The input →
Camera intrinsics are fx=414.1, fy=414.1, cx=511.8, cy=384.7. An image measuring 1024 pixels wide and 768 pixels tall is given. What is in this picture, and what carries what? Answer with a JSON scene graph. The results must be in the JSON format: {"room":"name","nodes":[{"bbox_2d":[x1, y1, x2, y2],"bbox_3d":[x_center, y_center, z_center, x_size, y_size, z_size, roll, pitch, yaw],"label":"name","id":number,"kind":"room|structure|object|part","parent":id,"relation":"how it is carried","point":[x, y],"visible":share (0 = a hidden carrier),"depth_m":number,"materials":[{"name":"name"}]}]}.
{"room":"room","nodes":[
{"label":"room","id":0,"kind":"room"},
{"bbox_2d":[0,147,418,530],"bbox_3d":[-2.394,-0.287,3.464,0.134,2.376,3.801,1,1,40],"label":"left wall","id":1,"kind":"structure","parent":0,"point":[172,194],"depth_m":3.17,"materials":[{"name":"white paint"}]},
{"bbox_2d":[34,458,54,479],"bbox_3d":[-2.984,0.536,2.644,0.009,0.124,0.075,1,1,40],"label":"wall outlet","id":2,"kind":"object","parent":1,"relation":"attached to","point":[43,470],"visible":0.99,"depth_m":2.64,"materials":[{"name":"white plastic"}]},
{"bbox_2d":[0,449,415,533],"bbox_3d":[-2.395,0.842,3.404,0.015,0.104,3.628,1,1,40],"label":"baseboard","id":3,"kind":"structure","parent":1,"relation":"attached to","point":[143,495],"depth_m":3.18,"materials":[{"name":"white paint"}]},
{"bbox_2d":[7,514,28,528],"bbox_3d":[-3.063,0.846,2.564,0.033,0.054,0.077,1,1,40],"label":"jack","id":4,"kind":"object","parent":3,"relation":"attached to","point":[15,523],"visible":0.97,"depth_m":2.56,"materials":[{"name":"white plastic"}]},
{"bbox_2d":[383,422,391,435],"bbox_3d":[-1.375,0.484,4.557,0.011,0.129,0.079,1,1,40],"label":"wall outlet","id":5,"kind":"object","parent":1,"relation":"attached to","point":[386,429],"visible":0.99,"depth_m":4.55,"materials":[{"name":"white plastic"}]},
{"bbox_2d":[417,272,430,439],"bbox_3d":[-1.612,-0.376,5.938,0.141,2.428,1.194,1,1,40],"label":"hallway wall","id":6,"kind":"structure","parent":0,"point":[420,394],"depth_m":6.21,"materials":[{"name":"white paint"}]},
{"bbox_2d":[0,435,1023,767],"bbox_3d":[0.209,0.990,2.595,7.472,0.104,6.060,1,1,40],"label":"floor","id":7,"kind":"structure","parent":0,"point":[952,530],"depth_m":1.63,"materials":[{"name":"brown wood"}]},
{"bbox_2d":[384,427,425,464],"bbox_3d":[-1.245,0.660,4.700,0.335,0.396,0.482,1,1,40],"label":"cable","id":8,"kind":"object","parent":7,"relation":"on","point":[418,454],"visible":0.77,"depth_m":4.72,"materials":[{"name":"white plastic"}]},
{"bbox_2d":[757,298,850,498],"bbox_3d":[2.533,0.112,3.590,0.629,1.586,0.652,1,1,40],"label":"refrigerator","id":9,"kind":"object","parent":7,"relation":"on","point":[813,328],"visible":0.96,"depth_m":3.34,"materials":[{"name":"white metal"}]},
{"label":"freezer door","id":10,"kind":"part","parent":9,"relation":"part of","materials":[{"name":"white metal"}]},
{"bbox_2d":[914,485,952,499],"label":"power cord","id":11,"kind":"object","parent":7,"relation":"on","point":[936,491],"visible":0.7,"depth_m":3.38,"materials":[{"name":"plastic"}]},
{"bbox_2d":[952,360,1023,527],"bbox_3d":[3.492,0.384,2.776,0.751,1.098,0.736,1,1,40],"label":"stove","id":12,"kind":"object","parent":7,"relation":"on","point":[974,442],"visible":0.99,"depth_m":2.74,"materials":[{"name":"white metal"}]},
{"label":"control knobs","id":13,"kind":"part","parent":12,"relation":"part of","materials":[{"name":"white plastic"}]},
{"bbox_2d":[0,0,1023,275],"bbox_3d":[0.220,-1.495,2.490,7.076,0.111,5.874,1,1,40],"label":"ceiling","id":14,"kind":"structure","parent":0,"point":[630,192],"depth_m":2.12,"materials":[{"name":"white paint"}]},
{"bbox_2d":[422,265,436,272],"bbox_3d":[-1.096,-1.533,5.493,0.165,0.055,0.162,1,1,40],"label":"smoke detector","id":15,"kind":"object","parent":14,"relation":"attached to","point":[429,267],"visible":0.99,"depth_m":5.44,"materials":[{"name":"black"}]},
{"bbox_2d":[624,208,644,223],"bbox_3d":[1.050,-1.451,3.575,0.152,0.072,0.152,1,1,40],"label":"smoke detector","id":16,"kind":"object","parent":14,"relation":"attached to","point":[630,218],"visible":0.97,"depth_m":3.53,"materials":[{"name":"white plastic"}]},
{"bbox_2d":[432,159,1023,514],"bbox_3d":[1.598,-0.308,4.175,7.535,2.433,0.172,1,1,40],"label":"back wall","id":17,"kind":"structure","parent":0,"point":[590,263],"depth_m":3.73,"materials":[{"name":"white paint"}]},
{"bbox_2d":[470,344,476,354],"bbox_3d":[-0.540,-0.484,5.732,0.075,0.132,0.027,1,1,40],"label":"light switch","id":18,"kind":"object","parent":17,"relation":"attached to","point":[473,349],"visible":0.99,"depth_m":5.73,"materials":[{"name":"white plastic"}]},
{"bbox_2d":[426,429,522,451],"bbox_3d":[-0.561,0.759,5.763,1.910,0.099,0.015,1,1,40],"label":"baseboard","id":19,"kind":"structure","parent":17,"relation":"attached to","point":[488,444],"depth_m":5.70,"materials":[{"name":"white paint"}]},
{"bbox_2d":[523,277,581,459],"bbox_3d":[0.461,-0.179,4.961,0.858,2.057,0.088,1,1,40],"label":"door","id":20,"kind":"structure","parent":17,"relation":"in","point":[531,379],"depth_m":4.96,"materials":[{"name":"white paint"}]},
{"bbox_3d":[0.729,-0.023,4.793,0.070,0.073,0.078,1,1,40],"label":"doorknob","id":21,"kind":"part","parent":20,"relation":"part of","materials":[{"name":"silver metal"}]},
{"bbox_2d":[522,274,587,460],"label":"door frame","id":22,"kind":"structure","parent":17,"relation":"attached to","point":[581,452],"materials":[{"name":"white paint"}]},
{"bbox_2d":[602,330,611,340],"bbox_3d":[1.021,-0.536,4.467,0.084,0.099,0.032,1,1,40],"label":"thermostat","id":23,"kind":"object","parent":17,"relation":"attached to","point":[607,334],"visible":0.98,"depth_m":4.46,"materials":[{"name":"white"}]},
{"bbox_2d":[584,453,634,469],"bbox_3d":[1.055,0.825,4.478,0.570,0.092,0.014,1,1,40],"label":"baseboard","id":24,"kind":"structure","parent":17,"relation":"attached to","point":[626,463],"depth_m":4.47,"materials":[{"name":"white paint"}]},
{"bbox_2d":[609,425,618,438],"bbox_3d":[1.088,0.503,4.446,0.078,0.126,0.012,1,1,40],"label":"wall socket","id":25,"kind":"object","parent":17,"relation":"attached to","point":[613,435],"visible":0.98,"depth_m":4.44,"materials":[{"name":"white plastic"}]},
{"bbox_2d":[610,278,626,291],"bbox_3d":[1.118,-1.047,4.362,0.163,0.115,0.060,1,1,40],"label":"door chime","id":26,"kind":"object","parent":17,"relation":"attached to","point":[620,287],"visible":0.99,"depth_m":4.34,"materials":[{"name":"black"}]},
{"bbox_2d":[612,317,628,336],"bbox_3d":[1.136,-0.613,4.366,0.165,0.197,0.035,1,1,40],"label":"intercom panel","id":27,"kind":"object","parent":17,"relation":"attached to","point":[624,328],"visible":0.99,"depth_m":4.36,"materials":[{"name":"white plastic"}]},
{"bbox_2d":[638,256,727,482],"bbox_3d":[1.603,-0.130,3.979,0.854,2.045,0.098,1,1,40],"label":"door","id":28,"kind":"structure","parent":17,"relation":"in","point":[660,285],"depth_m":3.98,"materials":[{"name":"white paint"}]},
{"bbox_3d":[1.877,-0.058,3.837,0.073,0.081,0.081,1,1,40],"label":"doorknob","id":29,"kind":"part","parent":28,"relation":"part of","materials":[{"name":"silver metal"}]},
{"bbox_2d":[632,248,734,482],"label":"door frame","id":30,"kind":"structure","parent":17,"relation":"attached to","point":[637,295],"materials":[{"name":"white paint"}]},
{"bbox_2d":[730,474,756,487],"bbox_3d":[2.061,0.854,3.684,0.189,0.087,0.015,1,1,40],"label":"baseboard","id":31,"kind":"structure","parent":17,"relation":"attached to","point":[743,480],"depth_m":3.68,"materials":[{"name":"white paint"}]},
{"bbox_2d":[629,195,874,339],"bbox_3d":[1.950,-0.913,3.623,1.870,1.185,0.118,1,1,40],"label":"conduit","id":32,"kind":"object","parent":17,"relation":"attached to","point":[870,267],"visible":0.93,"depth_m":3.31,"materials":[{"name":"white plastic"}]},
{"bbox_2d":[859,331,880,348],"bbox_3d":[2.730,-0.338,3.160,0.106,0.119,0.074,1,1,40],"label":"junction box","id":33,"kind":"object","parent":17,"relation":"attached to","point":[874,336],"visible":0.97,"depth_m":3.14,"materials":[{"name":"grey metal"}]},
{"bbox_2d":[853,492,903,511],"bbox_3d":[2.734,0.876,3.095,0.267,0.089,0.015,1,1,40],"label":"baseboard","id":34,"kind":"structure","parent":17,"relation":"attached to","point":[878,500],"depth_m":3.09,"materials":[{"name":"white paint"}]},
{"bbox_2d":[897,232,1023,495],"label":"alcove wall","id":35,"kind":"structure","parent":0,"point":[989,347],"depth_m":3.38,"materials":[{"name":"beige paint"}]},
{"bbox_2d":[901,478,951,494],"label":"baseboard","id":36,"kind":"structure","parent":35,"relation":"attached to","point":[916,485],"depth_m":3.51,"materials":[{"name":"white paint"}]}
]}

Exercise instructions →
When a line in the material above includes "nodes", report that line by copying it.

Problem solution →
Camera intrinsics are fx=414.1, fy=414.1, cx=511.8, cy=384.7. An image measuring 1024 pixels wide and 768 pixels tall is given. What is in this picture, and what carries what? Answer with a JSON scene graph. The results must be in the JSON format: {"room":"name","nodes":[{"bbox_2d":[x1, y1, x2, y2],"bbox_3d":[x_center, y_center, z_center, x_size, y_size, z_size, roll, pitch, yaw],"label":"name","id":number,"kind":"room|structure|object|part","parent":id,"relation":"how it is carried","point":[x, y],"visible":share (0 = a hidden carrier),"depth_m":number,"materials":[{"name":"name"}]}]}.
{"room":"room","nodes":[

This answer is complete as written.